Mayol aseguró que la farmacia comunitaria debe luchar contra la despersonalización. Y recalcó que “el contacto directo entre seres humanos, como el que se produce en las farmacia, permitirá luchar contra la negación de la experiencia”. Negación que se produce frecuentemente en los sistemas sanitarios, y que nos han llevado a crear sistemas de salud con riesgo de deshumanización, añadió.

La tecnología y los conocimientos supondrán un cambio en el modelo de prestación de servicios, pero la verdadera innovación estará en ponerlos al servicio de las personas. El análisis de comportamientos en redes sociales y la gestión de la ingente cantidad de datos de los que disponemos servirán para entender mejor las relaciones humanas y de las organizaciones.

La atención personalizada, clave

Los profesionales sanitarios se pueden ver amenazados por los avances tecnológicos que se implantan cada día, desde el aprendizaje constante de los robots y algoritmos, que en algunos casos ya son capaces de identificar enfermedades y síntomas, hasta la digitalización de la cirugía.
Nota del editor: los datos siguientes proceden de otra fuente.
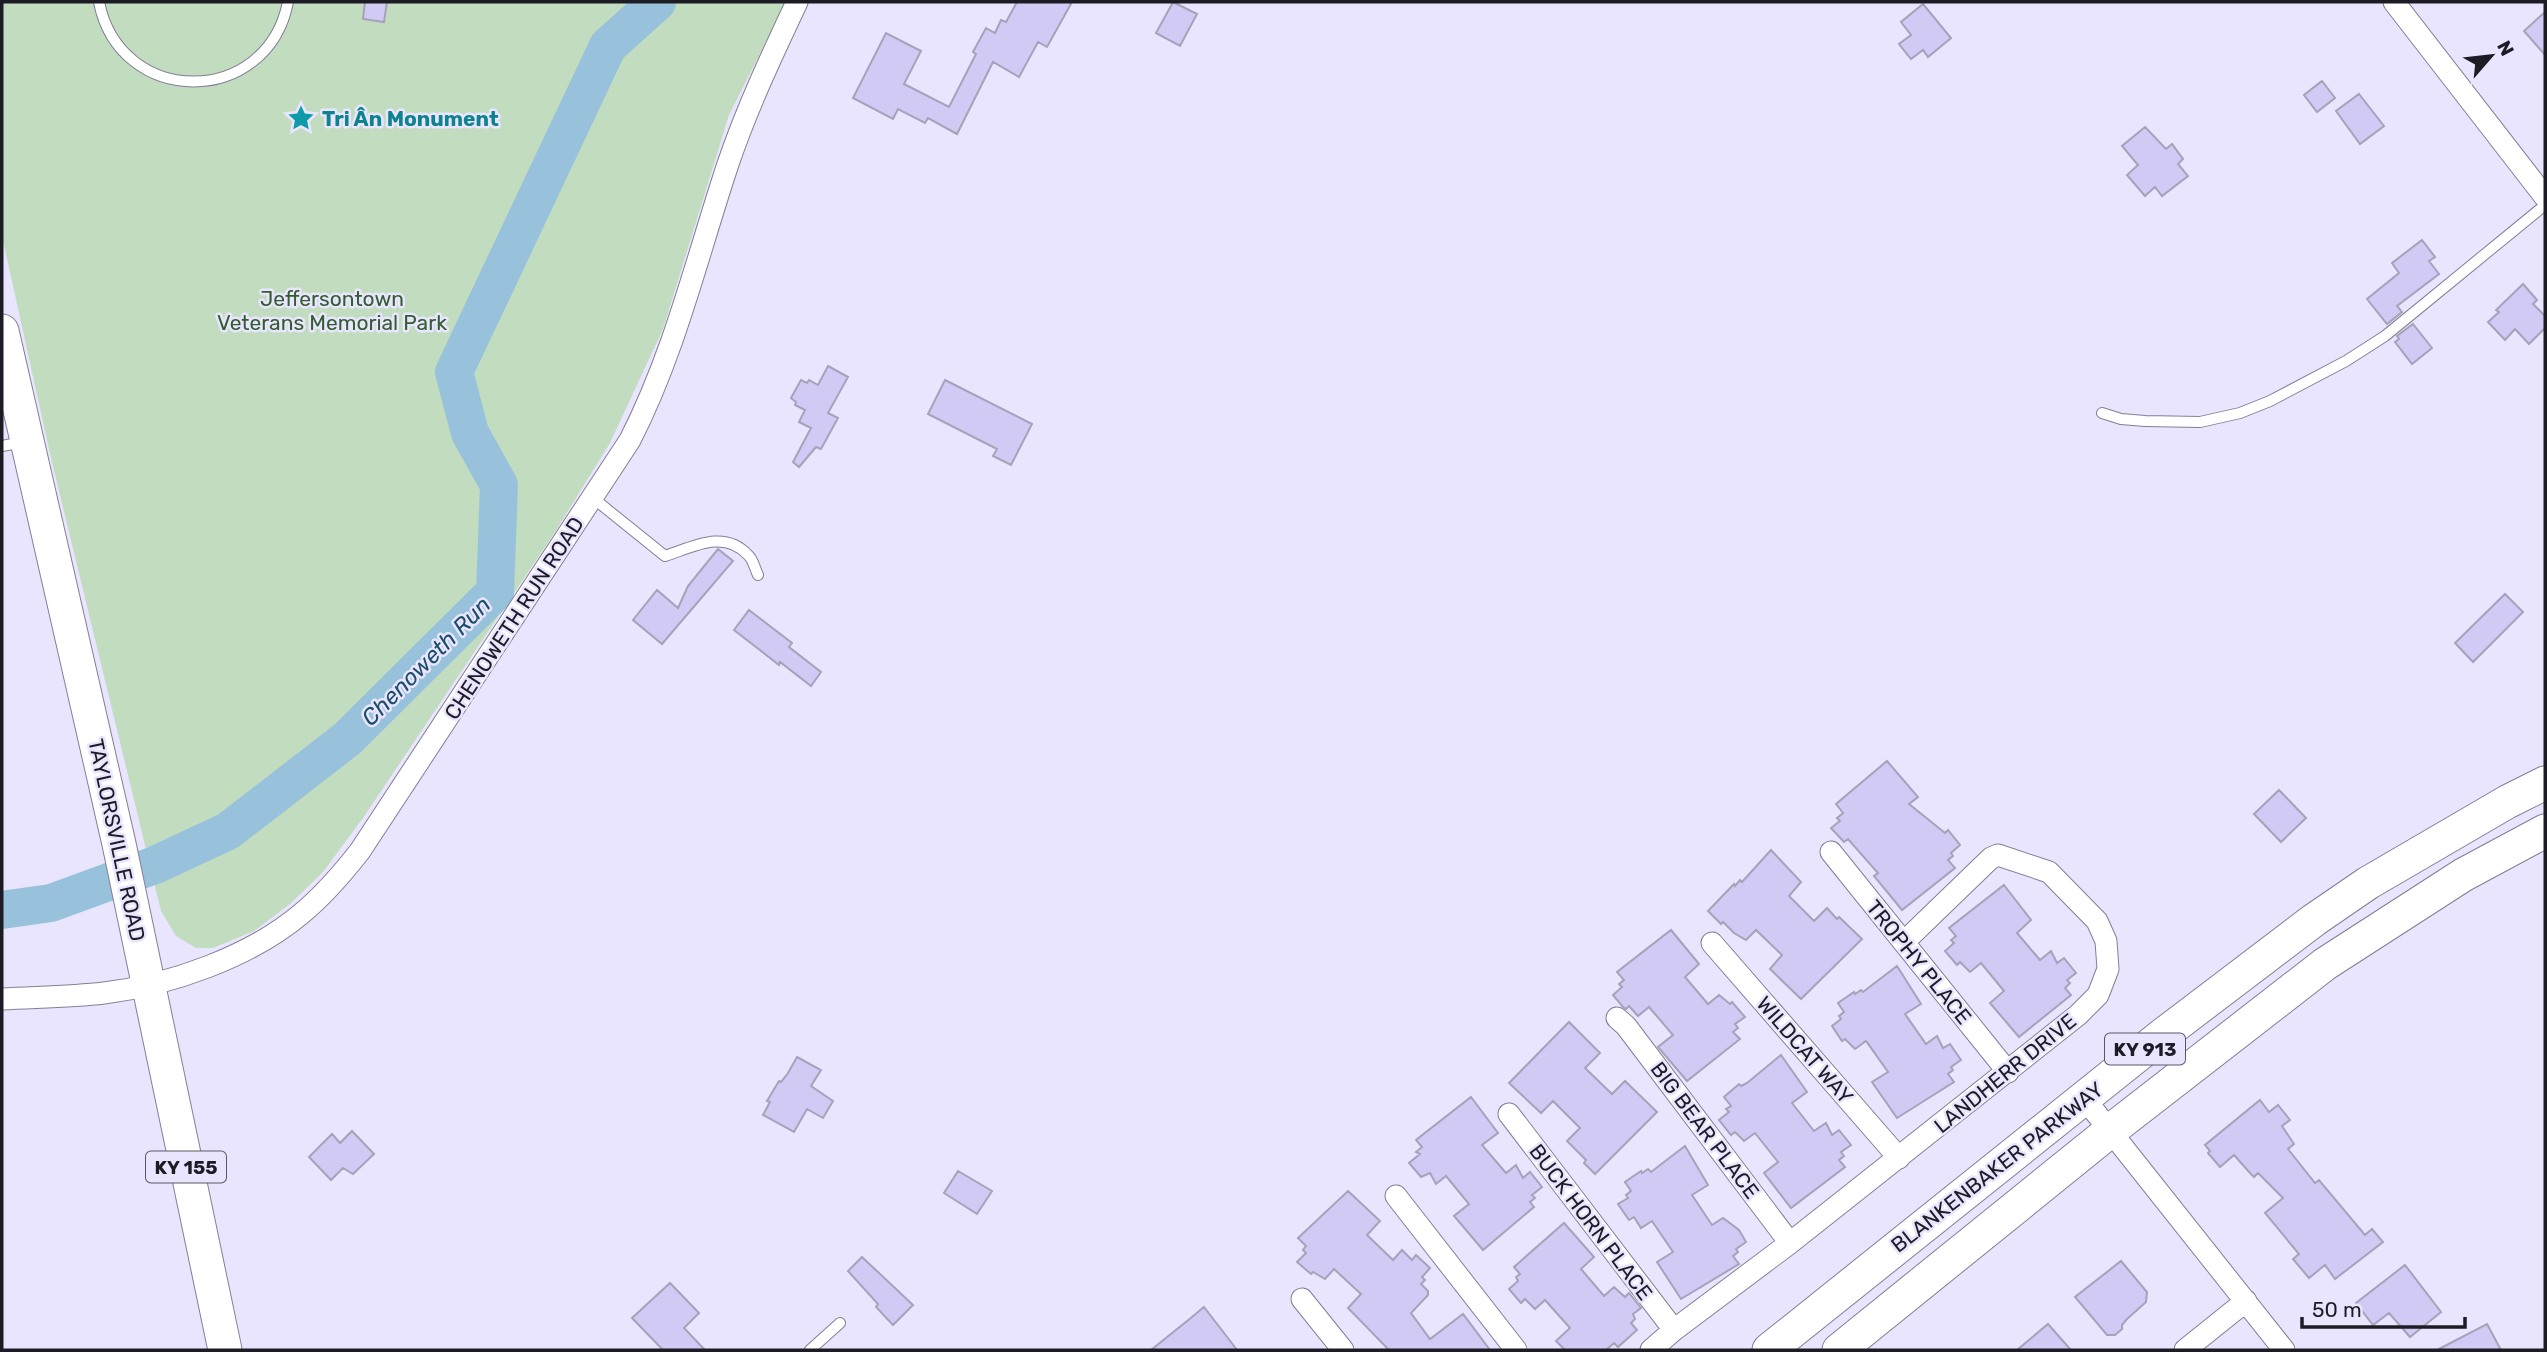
<svg xmlns="http://www.w3.org/2000/svg" width="2547" height="1352" font-family="Rubik,sans-serif">
<style>
.green{fill:#c2dcbf}
.lines{fill:none;stroke-linecap:round;stroke-linejoin:round}
.river{stroke:#98c2dc;stroke-width:38}
.building{fill:#d1caf4;stroke:#a6a2b9;stroke-width:2}
.lane-casing{stroke:#827f95;stroke-width:12}
.street-casing{stroke:#827f95;stroke-width:23}
.primary-casing{stroke:#827f95;stroke-width:35}
.lane{stroke:#fff;stroke-width:10}
.street{stroke:#fff;stroke-width:21}
.primary{stroke:#fff;stroke-width:33}
.labels{text-anchor:middle;dominant-baseline:central;stroke-width:5;stroke-linejoin:round;paint-order:stroke}
.shield{fill:#e9e5fe;stroke:#5a5866;stroke-width:2}
.shield-label{font-size:19px;font-weight:bold;fill:#1d1c25}
.culture-label{font-size:21px;font-weight:bold;fill:#0d838f;stroke:#e9e5fe;text-anchor:start}
.park-label{font-size:21px;fill:#325d2e;stroke:#e9e5fe}
.street-label{font-size:21px;fill:#1d1c25;stroke:#e9e5fe}
.water-label{font-size:23px;font-style:italic;fill:#1b4e69;stroke:#e9e5fe}
</style>
<rect width="100%" height="100%" fill="#e9e5fe"/>
<path class="green" d="M2 2H786L729 115 663 329 610 443 555 532 363 818 323 872 290 904 254 931 213 948H196L176 936 161 911 51 458 2 236Z"/>
<g class="lines">
<path class="river" d="M2 910 51 903 155 865 228 831 347 739 495 592 499 485 470 433 454 372 608 46 657 2"/>
</g>
<path class="building" d="M365 2H387L384 22 363 19Z
M1017 2H1072L1047 47 1038 42 1019 77 993 62 957 134 928 118 925 123 898 109 893 119 853 98 886 33 921 51 904 84 949 107 976 54 973 52 986 28 995 33 1001 20 1006 22Z
M1173 2 1197 14 1180 46 1156 33Z
M1923 4 1951 38 1928 57 1923 50 1911 59 1899 44 1911 35 1901 22Z
M2545 12V55L2524 31Z
M2322 81 2335 98 2317 112 2304 95Z
M2359 94 2384 126 2360 144 2336 111Z
M2145 127 2166 149 2172 144 2183 159 2178 164 2188 176 2162 196 2155 187 2145 196 2127 175 2138 165 2122 146Z
M2422 240 2435 257 2429 261 2439 274 2397 306 2402 312 2387 324 2367 299 2399 273 2392 263Z
M2523 284 2537 300 2533 304 2545 316V328L2529 344 2515 329 2505 340 2488 322 2499 312 2496 310Z
M2413 324 2432 348 2412 364 2395 342 2399 339 2397 336Z
M828 366 848 377 828 413 838 418 821 449 816 447 799 467 793 462 811 428 799 422 805 410 795 405 796 402 791 398 801 380 807 383 809 380 818 385Z
M945 380 1032 424 1011 465 993 456 997 449 928 414Z
M718 549 733 561 662 644 633 620 657 590 678 608 688 586Z
M2505 594 2523 612 2473 662 2455 643Z
M749 610 792 643 789 647 821 672 811 686 780 662 779 665 734 630Z
M1887 761 1918 797 1909 804 1945 833 1948 830 1960 845 1951 853 1953 856 1948 860 1955 868 1902 910 1874 876 1878 873 1848 839 1844 842 1831 828 1840 821 1837 818 1843 813 1836 804Z
M2279 790 2306 818 2281 842 2254 814Z
M1771 850 1801 882 1789 896 1814 921 1827 908 1837 919 1839 917 1862 939 1801 999 1770 969 1782 955 1756 930 1746 940 1734 933 1723 922 1721 924 1708 911 1734 884 1735 886 1740 880 1742 882Z
M2004 885 2031 920 2017 933 2040 960 2051 951 2057 963 2064 958 2076 973 2067 980 2070 983 2065 988 2071 995 2019 1037 1990 1003 2004 991 1981 963 1970 972 1960 962 1957 965 1945 951 1954 943 1951 940 1956 936 1949 928Z
M1671 930 1699 964 1685 977 1708 1004 1719 995 1730 1004 1732 1002 1745 1017 1735 1024 1738 1028 1733 1032 1740 1039 1687 1081 1658 1047 1673 1035 1649 1007 1638 1016 1629 1006 1626 1009 1623 1007 1613 995 1622 987 1619 984 1624 980 1617 972Z
M1897 966 1921 1004 1905 1014 1926 1044 1937 1036 1943 1048 1950 1044 1961 1060 1951 1067 1953 1070 1948 1074 1954 1082 1897 1118 1872 1082 1888 1072 1866 1041 1855 1049 1845 1039 1842 1041 1832 1026 1841 1019 1839 1016 1844 1012 1838 1003 1854 992 1855 994 1861 990 1863 992Z
M1569 1022 1600 1053 1585 1068 1612 1094 1625 1081 1657 1112 1595 1174 1584 1163 1586 1160 1567 1141 1580 1128 1553 1101 1541 1113 1509 1083Z
M1781 1055 1807 1092 1792 1103 1814 1131 1826 1123 1832 1135 1839 1130 1851 1145 1841 1152 1844 1156 1839 1160 1845 1167 1791 1208 1764 1173 1778 1162 1755 1133 1744 1141 1735 1132 1731 1135 1719 1120 1729 1112 1726 1109 1731 1106 1724 1097 1739 1084 1741 1086 1747 1083Z
M797 1057 821 1070 811 1086 833 1101 823 1118 807 1109 794 1132 763 1115 770 1102 767 1101 779 1081 781 1082 788 1073Z
M1471 1097 1498 1133 1482 1145 1506 1173 1516 1165 1523 1178 1530 1172 1542 1187 1532 1195 1535 1198 1530 1202 1534 1207 1483 1250 1454 1216 1469 1204 1446 1176 1436 1184 1430 1173 1421 1177 1409 1163 1420 1154 1416 1152 1422 1147 1416 1140Z
M2260 1100 2269 1112 2278 1105 2290 1120 2282 1126 2294 1144 2288 1149 2315 1183 2319 1180 2365 1235 2372 1229 2383 1242 2335 1279 2325 1265 2309 1278 2293 1259 2299 1254 2265 1213 2283 1198 2258 1173 2254 1177 2250 1173 2234 1155 2220 1167 2208 1153 2210 1151 2205 1145Z
M352 1131 374 1154 353 1174 343 1168 331 1180 309 1157 332 1134 340 1143Z
M1685 1146 1708 1185 1692 1195 1712 1225 1723 1218 1739 1230 1746 1242 1736 1249 1738 1252 1733 1256 1739 1264 1681 1299 1657 1262 1673 1252 1652 1221 1641 1228 1634 1217 1629 1220 1618 1204 1628 1198 1626 1195 1631 1191 1625 1182 1641 1171 1642 1173 1648 1169 1651 1172Z
M958 1171 992 1191 977 1214 944 1193Z
M1348 1191 1380 1221 1367 1235 1393 1260 1402 1250 1412 1260 1416 1255 1430 1268 1422 1277 1425 1280 1421 1284 1428 1291V1295L1411 1313 1430 1339 1463 1314 1490 1350H1389L1348 1308 1361 1294 1334 1269 1325 1279 1313 1272 1311 1274 1297 1262 1306 1253 1303 1250 1306 1246 1298 1238Z
M1564 1223 1594 1257 1581 1269 1604 1296 1614 1287 1625 1297 1629 1293 1641 1308 1633 1314 1635 1319 1631 1323 1637 1330 1618 1347 1614 1343 1606 1350H1565L1556 1341 1570 1328 1545 1300 1535 1309 1525 1299 1521 1303 1509 1289 1518 1281 1516 1277 1520 1274 1514 1267Z
M862 1257 913 1305 893 1325 876 1307 878 1304 848 1271Z
M2121 1261 2147 1292 2146 1302 2127 1319 2122 1325V1329L2115 1335H2107L2075 1297Z
M2405 1265 2441 1312 2410 1337 2389 1313 2373 1325 2356 1303Z
M670 1283 699 1313 684 1328 705 1350H663L632 1318Z
M1204 1307 1237 1350H1151L1192 1317Z
M2048 1324 2071 1350H2017Z
M2487 1324 2501 1350H2437Z"/>
<g class="lines">
<g class="lane-casing">
<path id="lane" d="M99 2C120 108 267 108 288 2
M2102 413 2121 419 2145 421 2200 422 2240 413 2270 401 2346 361 2385 336 2545 205
M2 446 23 442
M593 498 665 556C693 547 724 529 748 555 753 559 755 569 758 575
M810 1350 840 1323"/>
</g>
<g class="street-casing">
<path id="street" d="M2394 2 2545 197
M1831 852 2008 1072
M1712 943 1899 1158
M2 999C36 997 70 997 104 993 170 985 250 957 301 914 323 896 342 874 360 851L630 440C675 352 697 257 728 164 747 108 772 55 797 2
M1617 1018 1626 1026 1790 1243
M2084 1098 2284 1350
M1509 1114 1674 1330
M1396 1196 1516 1350
M1302 1299 1343 1350
M1651 1350 1674 1330 1790 1243 2078 1015 2098 995 2108 969 2106 941 2097 921 2049 872 1998 855 1991 858 1904 942
M2185 1350 2246 1301"/>
</g>
<g class="primary-casing">
<path id="primary" d="M2 331 119 844 225 1350
M1769 1350 2164 1034 2314 920 2368 883 2507 802 2545 783
M1839 1350 2110 1131 2325 964 2463 875 2545 831"/>
</g>
<use href="#lane" class="lane"/>
<use href="#street" class="street"/>
<use href="#primary" class="primary"/>
</g>
<defs>
<g id="sight-bare" transform="scale(2.1)"><path d="M0-6L1.8-2.2L6-1.7L2.9 1.2L3.7 5.4L0 3.3L-3.7 5.4L-2.9 1.2L-6-1.7L-1.8-2.2Z" fill="#0f9aa8" stroke="#e9e5fe" stroke-width="2.5" paint-order="stroke"/></g>
</defs>
<g fill-rule="evenodd">
<use href="#sight-bare" x="301" y="118"/>
</g>
<g class="labels">
<g class="shield">
<rect x="2105" y="1033.5" width="80" height="31" rx="5"/>
<rect x="146" y="1151.5" width="80" height="31" rx="5"/>
</g>
<g class="shield-label">
<text x="2145" y="1049">KY 913</text>
<text x="186" y="1167">KY 155</text>
</g>
<g class="culture-label">
<text x="322" y="118">Tri Ân Monument</text>
</g>
<g class="park-label">
<text x="332" y="298">Jeffersontown<tspan x="332" dy="24">Veterans Memorial Park</tspan></text>
</g>
<g class="street-label">
<text transform="translate(514 618) rotate(-57)">CHENOWETH RUN ROAD</text>
<text transform="translate(117 840) rotate(78)">TAYLORSVILLE ROAD</text>
<text transform="translate(1919 962) rotate(51)">TROPHY PLACE</text>
<text transform="translate(1805 1050) rotate(49)">WILDCAT WAY</text>
<text transform="translate(2005 1073) rotate(-39)">LANDHERR DRIVE</text>
<text transform="translate(1705 1130) rotate(53)">BIG BEAR PLACE</text>
<text transform="translate(1997 1167) rotate(-38)">BLANKENBAKER PARKWAY</text>
<text transform="translate(1591 1222) rotate(53)">BUCK HORN PLACE</text>
</g>
<g class="water-label">
<text transform="translate(426 661) rotate(-45)">Chenoweth Run</text>
</g>
</g>
<rect width="2547" height="1352" fill="none" stroke="#1d1c25" stroke-width="7"/>
<g transform="translate(2491 56) rotate(62)" stroke="#e9e5fe" stroke-width="5" paint-order="stroke">
<path d="M0-5L12 26L0 18L-12 26Z" fill="#1d1c25"/>
<text y="-10" font-size="19" font-weight="bold" text-anchor="middle" fill="#1d1c25">N</text>
</g>
<path d="M2302 1317v10h163v-10" fill="none" stroke="#1d1c25" stroke-width="3.5"/>
<text x="2312" y="1317" font-size="21" fill="#1d1c25" stroke="#e9e5fe" stroke-width="5" paint-order="stroke">50 m</text>
</svg>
A pesar de ello, o precisamente debido a este feroz avance de las máquinas frente a los humanos, en la conferencia se ha apuntado que la atención personalizada es la clave para mantener la relevancia de las oficinas de farmacia. Las nuevas tecnologías permitirán al farmacéutico descargarse de tareas que no son significativas para su trabajo y liberarse para seguir aprendiendo y generando valor para el ciudadano.

En este sentido, Mayol apuntó que “el reto como profesionales es trasladar el conocimiento, que cada vez es más complejo, al punto donde el ciudadano lo necesite. Y uno de los puntos donde el ciudadano tiene más relación con el sistema es la farmacia comunitaria”.